** RECORDED INFORMATION follows **
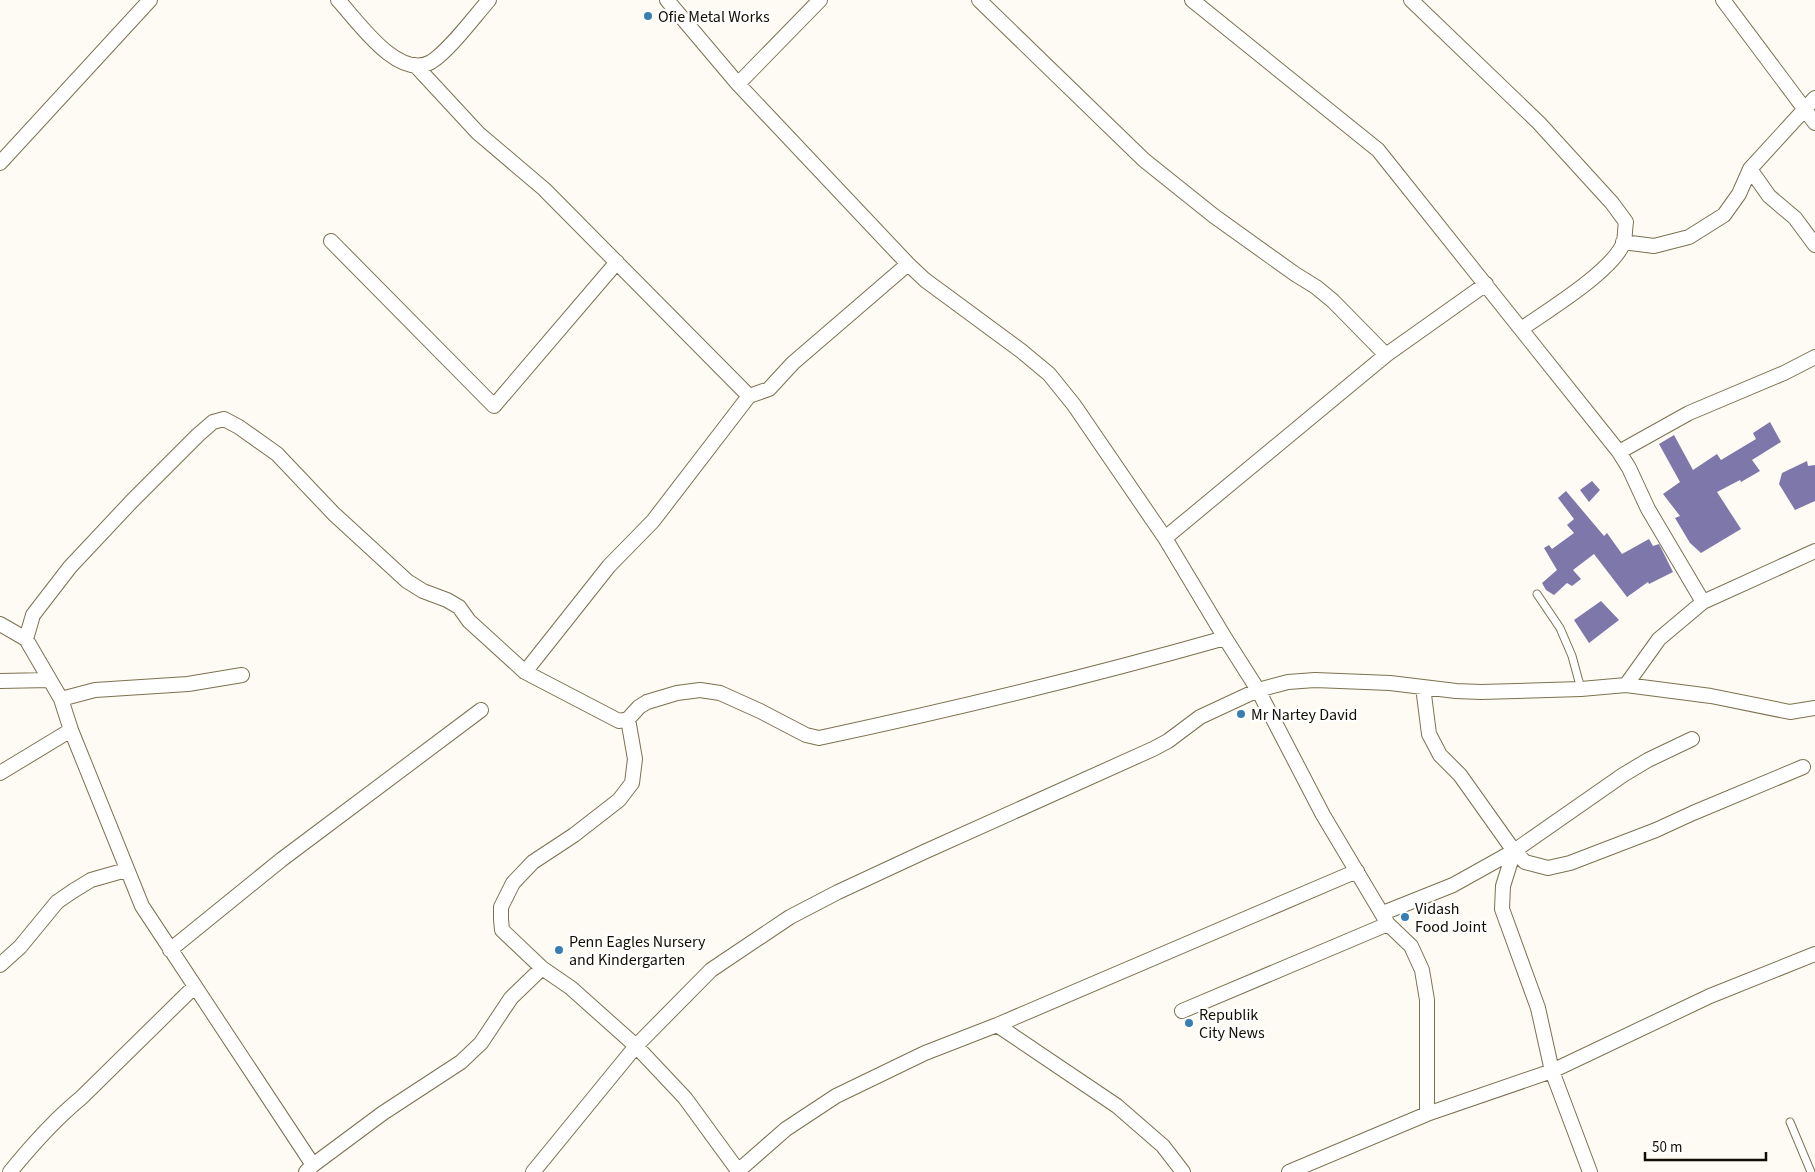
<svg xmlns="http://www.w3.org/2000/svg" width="1815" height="1172" font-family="'Source Sans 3',sans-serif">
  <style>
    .building { fill: #7d77aa }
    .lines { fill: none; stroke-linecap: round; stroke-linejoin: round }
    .lane-casing { stroke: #7c7150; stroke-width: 9 }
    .street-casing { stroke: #7c7150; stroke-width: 16 }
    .lane { stroke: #fff; stroke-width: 7 }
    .street { stroke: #fff; stroke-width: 14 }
    .poi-dot { fill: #377eb3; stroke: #fff; stroke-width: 2 }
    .labels { text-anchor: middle; stroke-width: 4.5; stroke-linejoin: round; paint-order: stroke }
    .poi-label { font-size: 16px; fill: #120e03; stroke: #fff; text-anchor: start }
  </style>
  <rect width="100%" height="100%" fill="#fdfbf4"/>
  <path class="building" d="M1770,422l11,20 -29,18 8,11 -19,11 -1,-2 -23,12 24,37 -40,24 -11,-10 -15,-25 5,-2 -17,-22 17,-12 -21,-38 15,-9 19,35 24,-16 4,6 35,-21 -3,-6z
    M1807,461l1,5 7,-1v36l-20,9 -16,-26 3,-11z
    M1592,481l8,9 -11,12 -9,-12z
    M1566,491l38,45 3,-3 15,21 27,-15 4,7 6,-2 14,28 -24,12 -1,-2 -21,15 -33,-43 -21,16 8,9 -9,7 -5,-3 -13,12 -8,-5 -4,-7 15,-13 -13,-22 5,-3 3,4 22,-16 -7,-8 7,-6 -16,-21z
    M1601,601l18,19 -30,23 -15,-23z"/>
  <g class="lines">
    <g class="lane-casing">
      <path id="lane" d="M1537,594l23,34 12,28 9,33
        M1790,1122l21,50"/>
    </g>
    <g class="street-casing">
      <path id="street" d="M338,0c19,20 60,81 93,62 18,-11 43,-45 58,-62
        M667,0l71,84 170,180 17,16 95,70 29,24 25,31 91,133 60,100 33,52 65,125 65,109 23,22 11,24 5,30v114
        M979,0l165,160 70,56 81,58 21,13 17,14 53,54
        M1192,0l186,150 241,302 10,16 19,41 55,93 -44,37 -33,46
        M1411,0l128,123 73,80 14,19c-1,6 -1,14 -2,20 -11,29 -77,69 -103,87
        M1723,0l92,123
        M415,65l63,68 66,56 205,207
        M738,84l82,-84
        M0,163l150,-163
        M1750,169l19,27 26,22 20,27
        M331,241l163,165 123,-144
        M1623,242l31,4 35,-9 35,-22 15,-21 11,-25 65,-71
        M1619,452l70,-39 95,-40 31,-16
        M1165,538l221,-183 100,-71
        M1703,602l112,-51
        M0,624l26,15 35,60 10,31 71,176 171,259 -7,7
        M26,639l7,-24 37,-48 62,-66 66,-66 15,-13 11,-3 15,8 38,27 57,60 73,67 16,10 24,9 12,7 10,14 56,51 94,49 9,-2 11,-12 8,-5 30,-9 23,-3 20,3 40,18 46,24 13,3c136,-29 272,-62 406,-100
        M525,672l84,-106 44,-45 96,-125 20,-7 24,-26 115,-99
        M0,681l49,-1
        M1423,687l6,47 11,21 20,20 54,76 11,11 23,6 22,-5 86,-33 37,-17 110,-46
        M61,699l34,-9 93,-6 54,-9
        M628,719l7,40 -3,24 -13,17 -45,35 -41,27 -20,21 -12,24v12l1,11 40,38 29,20 65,58 49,52 54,74
        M0,773l71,-43
        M1514,851l-11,35 -1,23 36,99 14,63 38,101
        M1383,913l70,-28 61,-34 109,-76 25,-15 44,-21
        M170,950l111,-90 200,-150
        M0,965l20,-18 37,-45 16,-11 18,-11 35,-10
        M1182,1011l206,-87
        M997,1025l120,81 46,40 20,26
        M313,1165l70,-52 78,-51 20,-19 30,-45 31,-30
        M738,1171l48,-42 50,-33 89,-43 72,-28 360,-154
        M10,1172c22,-27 44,-52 71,-74l113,-111
        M533,1172l103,-126 75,-76 79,-53 48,-25 86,-40 229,-103 15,-8 32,-24 58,-27 30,-8 27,-2 75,3 66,8 25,1 100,-3 45,-4 85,11 79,16 25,-4
        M1289,1172l138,-58 125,-43 158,-75 105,-42"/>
    </g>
    <use href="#lane" class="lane"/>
    <use href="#street" class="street"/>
  </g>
  <g class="poi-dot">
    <circle cx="648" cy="16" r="5"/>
    <circle cx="1241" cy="714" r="5"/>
    <circle cx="1405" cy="917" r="5"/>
    <circle cx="559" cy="950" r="5"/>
    <circle cx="1189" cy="1023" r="5"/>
  </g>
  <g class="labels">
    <g class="poi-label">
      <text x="658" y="22">Ofie Metal Works</text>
      <text x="1251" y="720">Mr Nartey David</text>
      <text x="1415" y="914">Vidash<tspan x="1415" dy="18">Food Joint</tspan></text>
      <text x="569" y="947">Penn Eagles Nursery<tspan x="569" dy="18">and Kindergarten</tspan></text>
      <text x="1199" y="1020">Republik<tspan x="1199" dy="18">City News</tspan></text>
    </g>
  </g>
  <path d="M1645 1152v8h121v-8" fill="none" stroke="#120e03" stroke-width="2.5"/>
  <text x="1652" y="1152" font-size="15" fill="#120e03" stroke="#ffffff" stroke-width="4" paint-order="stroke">50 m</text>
</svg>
** End of RECORDED INFORMATION **
▶ GOAL OF THE EXERCISE: From the entries above, return exactly the line containing "none; stroke-linecap: round;", the line containing "M1592,481l8,9 -11,12 -9,-12z", and all lines between, and nothing else.

▶ ANSWER TO THE PROBLEM:
    .lines { fill: none; stroke-linecap: round; stroke-linejoin: round }
    .lane-casing { stroke: #7c7150; stroke-width: 9 }
    .street-casing { stroke: #7c7150; stroke-width: 16 }
    .lane { stroke: #fff; stroke-width: 7 }
    .street { stroke: #fff; stroke-width: 14 }
    .poi-dot { fill: #377eb3; stroke: #fff; stroke-width: 2 }
    .labels { text-anchor: middle; stroke-width: 4.5; stroke-linejoin: round; paint-order: stroke }
    .poi-label { font-size: 16px; fill: #120e03; stroke: #fff; text-anchor: start }
  </style>
  <rect width="100%" height="100%" fill="#fdfbf4"/>
  <path class="building" d="M1770,422l11,20 -29,18 8,11 -19,11 -1,-2 -23,12 24,37 -40,24 -11,-10 -15,-25 5,-2 -17,-22 17,-12 -21,-38 15,-9 19,35 24,-16 4,6 35,-21 -3,-6z
    M1807,461l1,5 7,-1v36l-20,9 -16,-26 3,-11z
    M1592,481l8,9 -11,12 -9,-12z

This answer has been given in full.